» THE EXERCISE
From the Ocean Zen restaurant review below, reproduce word for word the passage that begins with the words containing "It might be" and ends with "eat so late.".

» DOCUMENT EXCERPT

-------

Ocean Zen is in its third location, and it just keeps getting better.

by Vivian Wheeler

Dec 2015

Photos by Chuck Travers

It might be my east coast childhood or the fact that I’ve always wanted to live in Europe, but I like to eat late. My ideal dinner time is 9 p.m. or later. I’ve often struggled to find local restaurants that accommodate my nocturnal eating inclinations. For this reason I’ve always loved Ocean Zen. For years my boyfriend, Chuck Travers, and I have turned to this Tan brothers establishment when we wanted a late meal in a real restaurant. We’d pull open those heavy metal doors, head into the bar and slide into a booth or high-top table. I appreciated that the sight of our expectant faces was never met with an eye roll from a weary server annoyed we’re coming in to eat so late. 


Ocean Zen broils its filet mignon in a 1,600-degree oven to quickly sear the outside and lock in flavor.

-------

» DATA PROVIDED
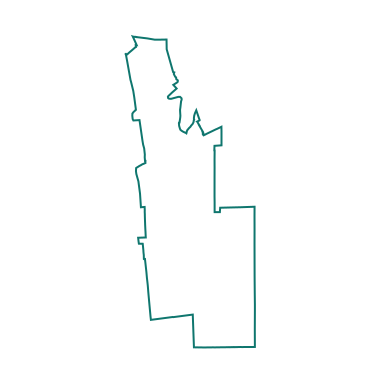 Modelu, Calarasi, Romania (Natural Earth projection), rotated 172°
{"feature_id": "2599482B1796391595822", "entity_name": "Modelu", "entity_type": "district", "adm_level": 2, "iso_a3": "ROU", "parent_name": "Romania", "parent_adm1": "Calarasi", "projection": "natural_earth1", "projection_center": [27.399, 44.232], "detail": "fine", "context": "isolated", "style": "outline", "palette": "teal", "viewbox_px": 384, "rotation_deg": 172, "n_neighbors": 0, "source": "geoboundaries", "source_scale": "gbopen_adm2", "svg_char_len": 4164}
<svg xmlns="http://www.w3.org/2000/svg" viewBox="0 0 384 384"><g transform="rotate(172 192 192)"><path d="M196.0,346.5L197.4,346.7L198.5,346.8L207.6,348.0L214.8,350.3L223.8,352.7L225.7,353.3L225.7,353.2L226.3,353.4L228.8,354.1L229.0,354.2L228.3,351.9L226.3,345.0L227.3,345.2L227.3,344.1L227.3,343.5L227.5,343.5L231.8,340.7L235.0,338.7L236.1,337.9L237.8,336.8L238.0,336.8L238.0,337.1L238.0,337.3L237.9,337.6L238.0,337.7L238.0,337.8L238.2,338.0L238.5,337.9L238.5,337.5L238.3,337.3L238.3,337.0L238.0,330.5L237.3,311.5L237.1,310.1L236.9,308.3L236.1,300.3L236.0,293.6L236.1,281.5L236.3,281.4L236.3,281.0L238.7,279.4L240.1,278.0L240.5,275.8L240.6,272.5L240.1,271.0L234.0,270.5L233.9,249.3L233.8,245.7L233.3,241.8L233.4,238.7L233.5,235.7L234.0,232.9L234.2,229.2L233.8,229.2L234.1,227.3L234.1,227.2L235.8,226.7L236.7,226.5L237.2,226.4L237.3,226.4L238.3,225.9L238.5,225.9L239.0,225.6L240.6,225.1L241.3,224.7L242.6,224.2L244.0,223.5L244.6,220.3L244.6,217.5L243.6,210.0L243.7,197.6L244.7,184.0L241.0,183.8L241.3,180.7L241.6,178.8L241.8,176.6L242.0,175.1L242.4,171.5L242.8,167.6L243.0,165.8L243.0,165.7L243.4,161.4L243.6,158.9L244.0,154.8L244.1,153.4L251.7,154.2L251.8,150.6L251.8,149.4L251.8,148.2L248.0,147.6L248.1,145.0L248.3,140.5L248.4,139.7L248.5,137.5L248.5,136.5L248.5,136.4L248.8,133.9L249.0,132.3L248.9,132.2L247.9,132.2L248.3,119.0L248.6,113.1L248.7,108.9L248.8,105.7L249.0,102.3L249.2,99.2L249.4,95.3L249.8,87.1L250.4,74.5L250.5,71.1L228.4,70.9L228.1,70.7L208.3,70.5L211.7,37.9L209.8,37.6L209.0,37.5L208.3,37.4L207.0,37.2L205.1,36.9L203.8,36.7L201.8,36.4L201.3,36.3L199.6,36.1L198.7,36.0L197.9,35.9L195.7,35.6L192.5,35.2L191.5,35.0L191.4,35.0L189.8,34.8L189.7,34.8L188.9,34.7L186.7,34.4L184.0,34.1L182.6,33.9L181.3,33.7L179.5,33.5L178.2,33.3L177.6,33.3L177.4,33.2L176.4,33.1L176.0,33.1L175.9,33.0L175.7,33.0L175.1,32.9L174.9,32.9L174.6,32.9L174.4,32.9L174.2,32.8L173.9,32.8L173.7,32.8L173.5,32.7L173.4,32.7L173.2,32.7L172.8,32.7L172.7,32.6L172.4,32.6L172.1,32.6L171.8,32.5L171.7,32.5L171.4,32.5L171.3,32.4L171.1,32.4L170.8,32.4L170.7,32.4L170.4,32.3L170.2,32.3L169.9,32.3L169.6,32.2L169.4,32.2L169.2,32.2L168.9,32.1L168.6,32.1L168.3,32.1L168.2,32.1L166.8,31.9L166.0,31.8L163.3,31.4L160.1,31.0L153.1,30.0L151.3,29.8L150.1,38.6L148.9,47.4L146.2,66.0L145.4,71.7L144.0,82.6L141.8,99.3L137.3,132.0L135.3,146.0L133.4,159.8L132.1,168.7L145.6,170.1L155.9,171.3L166.3,172.5L167.2,168.2L172.4,168.9L171.0,178.9L170.3,184.5L167.4,205.0L166.3,212.6L165.2,220.7L163.8,230.0L164.1,230.1L163.3,234.6L156.3,234.1L154.3,248.3L154.2,249.2L153.8,252.5L154.4,252.3L158.8,250.9L159.7,250.7L163.4,249.5L170.0,247.4L170.4,247.2L170.5,247.2L171.1,247.0L171.3,246.9L171.5,246.9L171.8,246.8L172.0,246.7L172.3,246.6L172.6,246.5L172.8,246.8L173.0,247.1L173.1,247.4L173.2,247.6L173.3,248.0L173.2,248.1L172.6,248.3L172.8,248.9L173.2,249.9L172.8,250.0L175.6,256.9L175.4,256.9L176.6,259.8L177.0,260.9L177.1,261.0L174.5,261.9L174.4,262.2L174.7,263.5L174.7,263.4L176.4,272.3L178.1,269.6L178.4,268.9L178.5,268.8L179.1,267.4L179.3,267.0L179.4,266.4L179.7,265.5L179.9,264.4L179.9,264.0L180.0,263.6L179.8,263.2L180.3,262.5L180.5,262.1L180.6,261.6L180.6,261.3L180.7,261.1L181.0,260.6L181.7,259.6L181.8,259.4L182.6,258.7L183.7,257.8L184.3,257.0L184.9,256.5L185.1,256.4L185.3,256.3L185.5,256.1L186.2,255.6L186.7,255.1L187.4,254.4L187.6,254.4L188.1,253.8L188.3,253.5L188.6,253.0L188.7,252.7L188.9,252.4L189.0,252.0L189.0,251.9L189.2,251.3L189.3,251.1L189.4,250.9L189.7,251.2L192.2,252.8L193.9,254.2L194.5,254.9L194.8,255.2L194.9,255.6L195.1,256.3L195.4,258.3L195.5,259.0L195.5,260.1L195.4,261.1L195.4,261.9L195.2,262.5L194.8,262.5L194.7,262.5L193.3,267.3L192.9,269.1L192.6,273.0L192.4,275.0L191.8,277.1L190.2,283.3L189.6,284.5L189.3,285.4L189.4,286.4L190.6,287.9L192.4,288.1L199.6,287.2L200.9,287.4L201.9,287.7L202.5,288.2L202.6,288.7L202.6,289.7L202.3,290.1L201.8,290.5L201.5,290.7L197.7,293.4L192.8,296.6L195.6,300.7L191.8,302.4L190.8,303.1L190.5,304.5L191.0,305.1L191.8,305.8L191.9,306.1L191.8,307.7L192.4,308.2L192.6,308.5L192.8,309.1L193.3,310.5L193.5,311.1L193.6,311.5L192.9,312.9L194.0,313.4L196.1,328.8L197.2,336.9L196.8,340.1L196.0,346.5Z" fill="none" stroke="#0f766e" stroke-width="2"/></g></svg>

-------

» EXERCISE RESPONSE
It might be my east coast childhood or the fact that I’ve always wanted to live in Europe, but I like to eat late. My ideal dinner time is 9 p.m. or later. I’ve often struggled to find local restaurants that accommodate my nocturnal eating inclinations. For this reason I’ve always loved Ocean Zen. For years my boyfriend, Chuck Travers, and I have turned to this Tan brothers establishment when we wanted a late meal in a real restaurant. We’d pull open those heavy metal doors, head into the bar and slide into a booth or high-top table. I appreciated that the sight of our expectant faces was never met with an eye roll from a weary server annoyed we’re coming in to eat so late.